Waiters are always so surprised and argumentative ("Have you had it before? How could you not like it? But it's so refreshing!") when I ask for a dish without cilantro that I've taken to telling them I'm allergic.
-
-
cilantro tastes funny to me too. I always order my food without it, but I want to like it. I will eat pretty much any other strong herbs, but I have an intense dislike of cilanto. Last week I was making a parsley vinaigrette to go over fish and the cilantro was mislabeled as parsley. That is the second time my grocery store has done that. I get in a hurry and don't take the time to do a smell test. Ugh. I couldn't get the taste out of my mouth!
-
I usually can't stand cilantro, but I've had a couple of ceviches and a salsa where it was used very, very sparingly and made for a refreshing note in those dishes. I think a big problem may be that many cooks are just too heavy-handed with it and/or they don't use it with the right ingredients.
›5 Replies-
re: gina
As some have noted, it usually tastes very soapy to me. It was the darling "in" herb with chefs for awhile who sprinkled it any-and-everywhere ruining some perfectly good food. I have come to like it in some foods, especially something really spicy where it can be very refreshing, and with Vietnamese dishes.
-
re: Candy
I think you are both right about using it with the right ingrediants. I was in the destest cilantro camp until a few years ago ... HATED it. I absolutely couldn't eat Mexican salsas that had even a bit of the stuff.
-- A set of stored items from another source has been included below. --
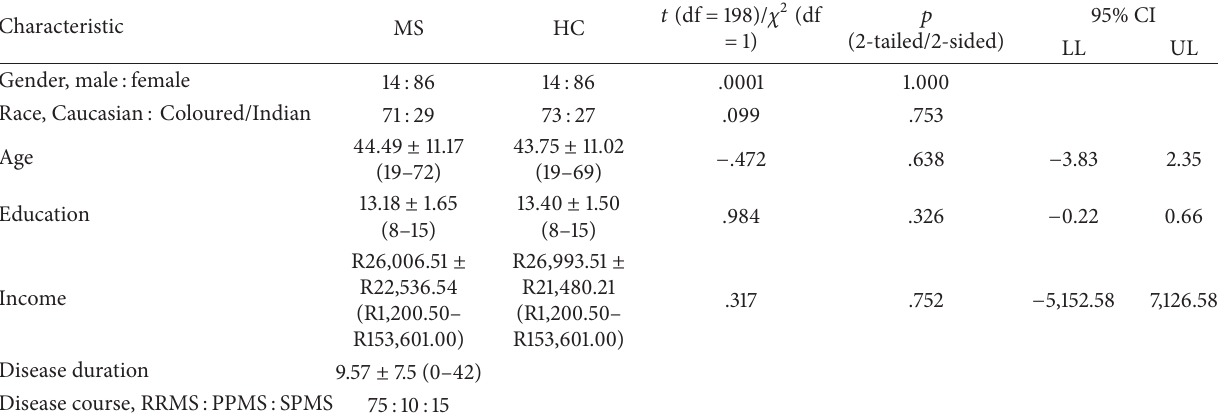
Table 1: Sociodemographic and medical characteristics of the MS patients and healthy controls ( 𝑁 = 100 ). Characteristic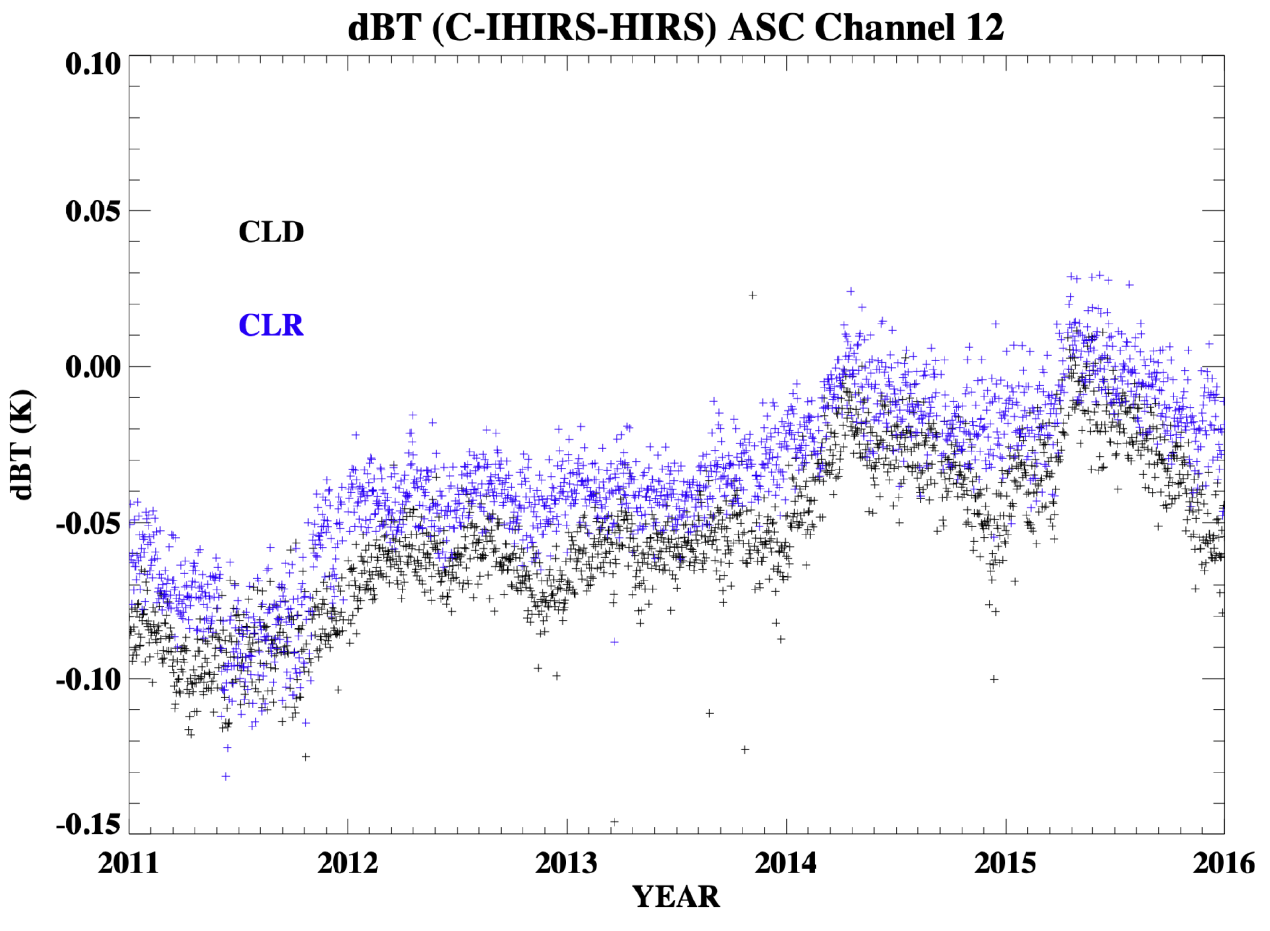
Figure 10. Same as Figure 9 except for channel 12.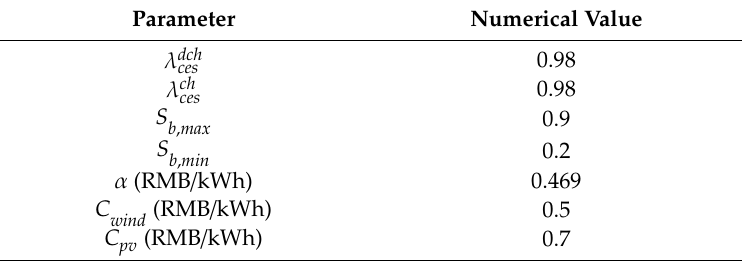
Table 4. Parameters of energy storage and power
Then I started eating Vietnames sandwiches. I alwways want to try 'authentic' versions of anything first, wo I went with the cilantro. I liked it. In fact I've built up some sort of cilantro tolerance so that I can enjoy it in anything. I even don't mind it straight up.
-
-
re: gina
I love cilantro and fall into the heavy handed group, but my SIL & BIL don't like it, unless used very lightly in a salsa. I refrain from fixing any asian dishes for them that call for its liberal use, however when it's cooked into a sauce even at the proportions I like they love it.
-
-
-
-
-
-
re: Claire
The first few times I had it (when we bought it accidentally, thinking it was parsley), it tasted soapy to me. I think I've trained myself to like it, because I use it all the time now. But I have heard that tasting cilantro is a genetic trait- either it tastes good or disgusting.